Dans un communiqué du 26 Octobre, l'EFSA (Agence européenne de sécurité des aliments) déclare qu'il n'y a aucune preuve suggérant que la grippe aviaire soit transmise à l'homme par la consommation d'aliments, volailles et oeufs. Le chemin le plus probable d'infection du virus H5N1 à l'homme est le contact avec des volailles vivantes infectées et non la consommation d'œufs ou de volailles. Prudente, l'Efsa n'exclue toutefois pas totalement cette dernière hypothèse.
L'Agence rappelle que la viande et les oeufs doivent être entièrement cuits pour être mangés. Bien qu'il soit improbable que le H5N1 puissent se transmettre à l'homme via la viande ou les oeufs crus, cuire convenablement inactive le virus et élimine le risque éventuel.

L'avis de Brugère Picoux

Il n'y a pas de risque alimentaire", a rappelé mardi le Pr Jeanne Brugère-Picoux, spécialiste des pathologies du bétail à l'école vétérinaire d'Alfort au lendemain de l'annonce d'un cas avéré de grippe aviaire sur le sol grec.

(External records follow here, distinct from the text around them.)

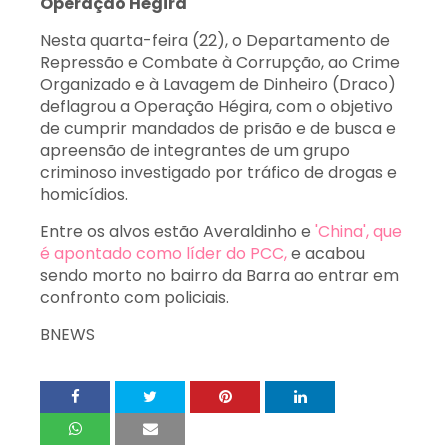
Operação Hégira
Nesta quarta-feira (22), o Departamento de
Repressão e Combate à Corrupção, ao Crime
Organizado e à Lavagem de Dinheiro (Draco)
deflagrou a Operação Hégira, com o objetivo
de cumprir mandados de prisão e de busca e
apreensão de integrantes de um grupo
criminoso investigado por tráfico de drogas e
homicídios.
Entre os alvos estão Averaldinho e
'China', que
é apontado como líder do PCC,
e acabou
sendo morto no bairro da Barra ao entrar em
confronto com policiais.
BNEWS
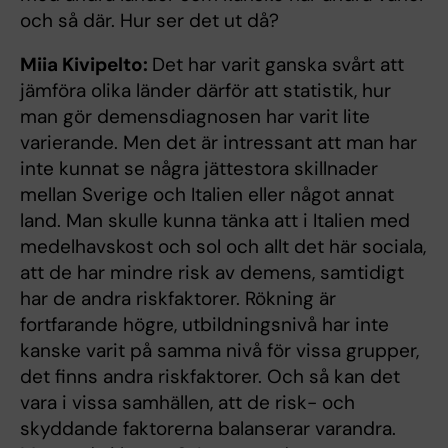
och så där. Hur ser det ut då?
Miia Kivipelto:
Det har varit ganska svårt att
jämföra olika länder därför att statistik, hur
man gör demensdiagnosen har varit lite
varierande. Men det är intressant att man har
inte kunnat se några jättestora skillnader
mellan Sverige och Italien eller något annat
land. Man skulle kunna tänka att i Italien med
medelhavskost och sol och allt det här sociala,
att de har mindre risk av demens, samtidigt
har de andra riskfaktorer. Rökning är
fortfarande högre, utbildningsnivå har inte
kanske varit på samma nivå för vissa grupper,
det finns andra riskfaktorer. Och så kan det
vara i vissa samhällen, att de risk- och
skyddande faktorerna balanserar varandra.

"La contamination est liée à un étroit contact avec l'oiseau", a expliqué Jeanne Brugère-Picoux sur France-Inter: "Elle a concerné surtout des personnes qui avaient des coqs de combat et qui les tenaient toujours contre eux." Seulement 66 personnes sont mortes du virus en Asie depuis deux ans, a-t-elle insisté, alors que 2.500 malades meurent chaque hiver de la grippe saisonnière en France.
Au contraire de la maladie de Creutzfeldt-Jakob, "on a ici affaire à une maladie que l'on connaît, terrible pour l'économie aviaire, pour les élevages", a ajouté Jeanne Brugère-Picoux. "La psychose vient de l'amalgame que l'on fait entre le risque aviaire et celui d'une pandémie humaine. Certains pensent que ce virus aviaire serait obligatoirement à l'origine de la pandémie, alors que ce n'est pas certain".
Jeanne Brugère-Picoux a précisé qu'on "ne sait pas quel virus se recombinera, chez le porc ou chez l'homme, avec un virus humain" pour créer "ce nouveau virus contre lequel on sera naïf, c'est-à-dire sans anticorps et sans protection". Selon elle, "il y a un risque avéré de pandémie de grippe humaine, puisqu'il y a trois à quatre pandémies par siècle. Mais ce sera un nouveau virus dont il est évident qu'on ne peut pas connaître la composition. Le H5N1 est un candidat potentiel parce qu'il circule beaucoup actuellement".
Concernant la lutte contre cette épizootie, la vétérinaire a observé que "dans les pays en développement où il y a quelques poules pour un individu, c'est évident qu'on ne peut pas mettre un vétérinaire derrière chaque personne. La maladie reste endémique dans ces régions parce qu'on n'a pas donné aux gens les moyens financiers de déclarer les cas".
Interrogée sur la possibilité d'une contamination en France, Jeanne Brugère-Picoux a ajouté que "les spécialistes disent que les oiseaux migrateurs vont aller vers le Moyen-Orient et vers l'Afrique, mais qu'a priori, ils ne passeront pas la France".
"Au printemps, les oiseaux migrateurs en partance des pays affectés ne toucheront peut-être pas la France, mais il y aura un regroupement en Afrique. On peut espérer que la chaleur là-bas ne permette pas au virus de survivre", a-t-elle souhaité, "car le retour des oiseaux migrateurs d'Afrique qui auraient rencontré des oiseaux infectés pourraient nous rapporter ce virus influenza hautement pathogène".